# How do you find the exact values of cos(5pi/12) using the half angle formula?

Jul 23, 2015

$\cos \left(\frac{5 \pi}{12}\right) = \frac{\sqrt{2 - \sqrt{3}}}{2}$

#### Explanation:

By the half angle formula:
$\textcolor{w h i t e}{\text{XXXX}}$$\cos \left(\frac{\theta}{2}\right) = \pm \sqrt{\frac{1 + \cos \left(\theta\right)}{2}}$

If $\frac{\theta}{2} = \frac{5 \pi}{12}$
$\textcolor{w h i t e}{\text{XXXX}}$then $\theta = \frac{5 \pi}{6}$

Note that $\frac{5 \pi}{6}$ is a standard angle in quadrant 2 with a reference angle of $\frac{\pi}{6}$
so $\cos \left(\frac{5 \pi}{6}\right) = - \cos \left(\frac{\pi}{6}\right) = - \frac{\sqrt{3}}{2}$

Therefore
$\textcolor{w h i t e}{\text{XXXX}} \cos \left(\frac{5 \pi}{12}\right) = \pm \sqrt{\frac{1 - \frac{\sqrt{3}}{2}}{2}}$

$\textcolor{w h i t e}{\text{XXXXXXXXXXX}} = \pm \sqrt{\frac{\frac{2 - \sqrt{3}}{2}}{2}}$

$\textcolor{w h i t e}{\text{XXXXXXXXXXX}} = \pm \sqrt{\frac{2 - \sqrt{3}}{4}}$

$\textcolor{w h i t e}{\text{XXXXXXXXXXX}} = \pm \frac{\sqrt{2 - \sqrt{3}}}{2}$

Since $\frac{5 \pi}{12} < \frac{\pi}{2}$
$\textcolor{w h i t e}{\text{XXXX}}$$\frac{5 \pi}{12}$ is in quadrant 1
$\textcolor{w h i t e}{\text{XXXX}}$$\rightarrow \cos \left(\frac{5 \pi}{12}\right)$ is positive
$\textcolor{w h i t e}{\text{XXXX}}$$\textcolor{w h i t e}{\text{XXXX}}$$\textcolor{w h i t e}{\text{XXXX}}$(the negative solution is extraneous)

May 12, 2018

$\cos \left(\frac{5 \pi}{12}\right) = \frac{1}{2} \sqrt{2 - \sqrt{3}} = \frac{1}{4} \left(\sqrt{6} - \sqrt{2}\right)$

#### Explanation:

$\frac{5 \pi}{12} \setminus \times \frac{{360}^{\circ}}{2 \pi} = {75}^{\circ} = {150}^{\circ} / 2$

How?
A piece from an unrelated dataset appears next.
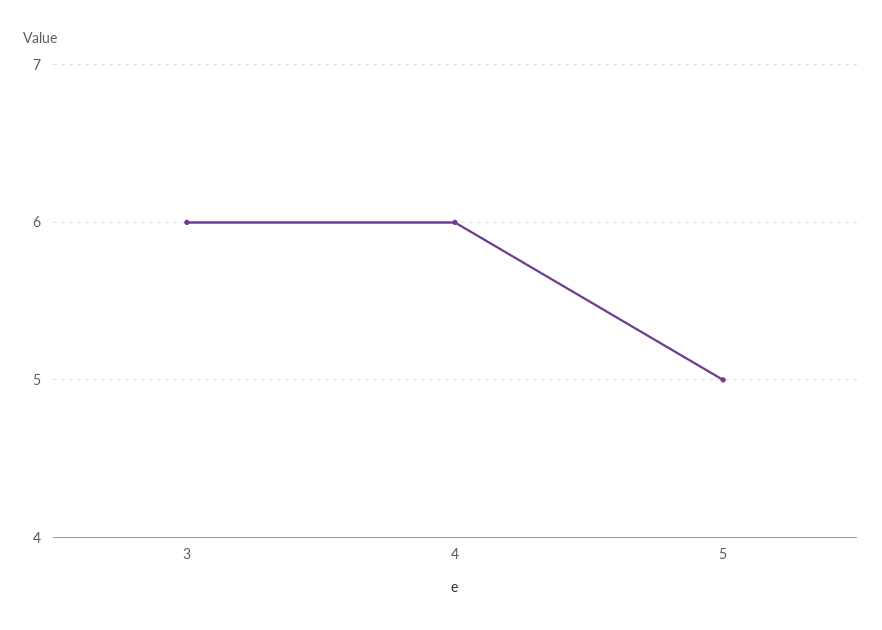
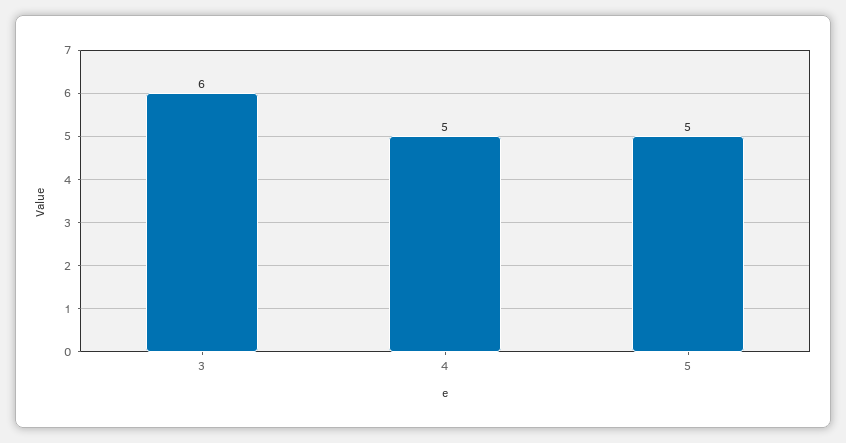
4: 6 -> 5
First I sigh and point out that this is yet another trig problem that assumes the student knows only the two cliche triangles, 30/60/90 and 45/45/90.
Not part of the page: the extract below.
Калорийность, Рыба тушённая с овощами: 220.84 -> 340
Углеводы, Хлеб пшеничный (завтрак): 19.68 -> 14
You, dear reader, might object that this question only requires us to know one triangle, 30/60/90, which includes ${150}^{\circ}$ in the second quadrant. And you'd be correct; to answer the question as asked we use the half angle formula:

$\cos \left(\frac{a}{2}\right) = \pm \sqrt{\frac{1}{2} \left(1 + \cos a\right)}$

$\cos {75}^{\circ} = \pm \sqrt{\frac{1}{2} \left(1 + \cos {150}^{\circ}\right)}$

$= \pm \sqrt{\frac{1}{2} \left(1 - \cos {30}^{\circ}\right)} = \pm \sqrt{\frac{1}{2} \left(1 - \frac{\sqrt{3}}{2}\right)}$

$= \pm \frac{1}{2} \sqrt{2 - \sqrt{3}}$

There are a couple of things less than ideal here. First we have the ambiguous $\pm$ which we have to disambiguate by saying ${75}^{\circ}$ is in the first quadrant, so must have a positive cosine.
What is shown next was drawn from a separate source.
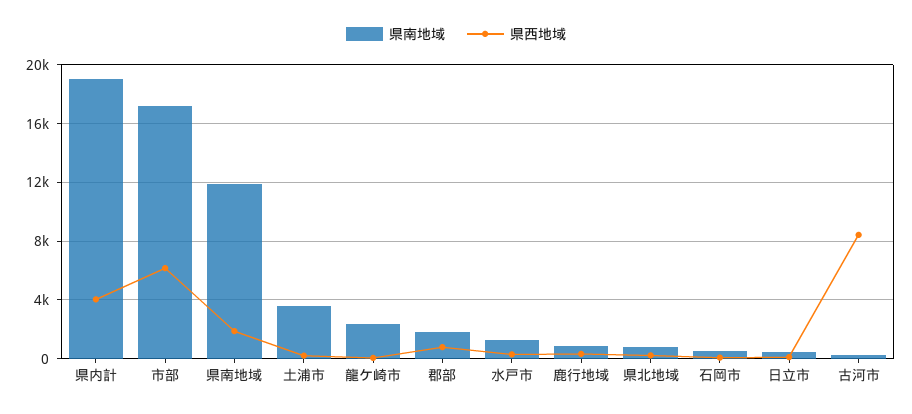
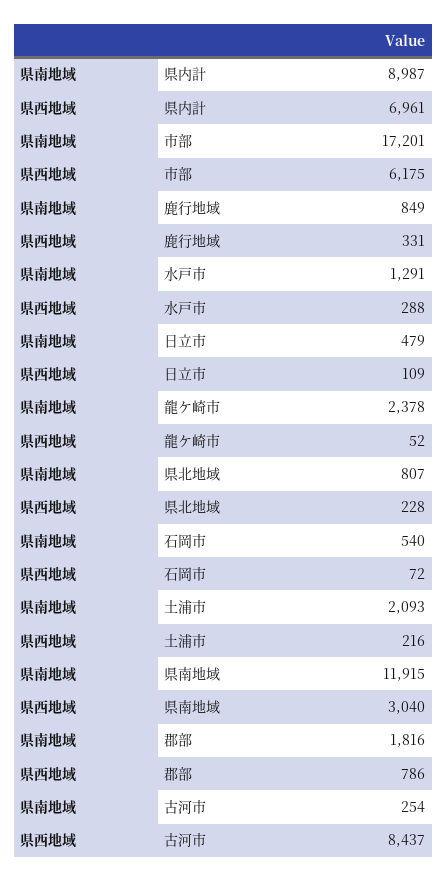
県南地域, 県内計: 19000 -> 8987
県西地域, 県内計: 4000 -> 6961
県西地域, 県南地域: 2000 -> 3040
県南地域, 土浦市: 3500 -> 2093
$\cos {75}^{\circ} = \frac{1}{2} \sqrt{2 - \sqrt{3}}$

Where does the minus sign come from? If instead of ${150}^{\circ}$ we started with the coterminal $- {210}^{\circ}$ the half angle of $- {105}^{\circ}$ has the negative cosine.

The second issue is the nested square root. There's a theorem that says $\sqrt{a + b \sqrt{d}}$ can be denested if ${a}^{2} - {b}^{2} d$ is a perfect square, which it is here. But rather than getting distracted by denesting, which is fun but not germane, let's talk about the proper way to do this problem.

We were asked to use the half angle formula. It would be better if we had used the sum angle formula. This gives an unambiguous result with no nested square root:

$\cos {75}^{\circ} = \cos \left({30}^{\circ} + {45}^{\circ}\right)$

$= \cos {30}^{\circ} \cos {45}^{\circ} - \sin {30}^{\circ} \sin {45}^{\circ}$

$= \left(\setminus \frac{\sqrt{3}}{2}\right) \left(\frac{\sqrt{2}}{2}\right) - \left(\frac{1}{2}\right) \frac{\sqrt{2}}{2}$

$= \frac{1}{4} \left(\sqrt{6} - \sqrt{2}\right)$

There's a bit of a mystery about how Ramanujan derived some of his radical expressions. Perhaps we get a hint in our first Ramanujan-like result:

$\frac{1}{2} \sqrt{2 - \sqrt{3}} = \frac{1}{4} \left(\sqrt{6} - \sqrt{2}\right)$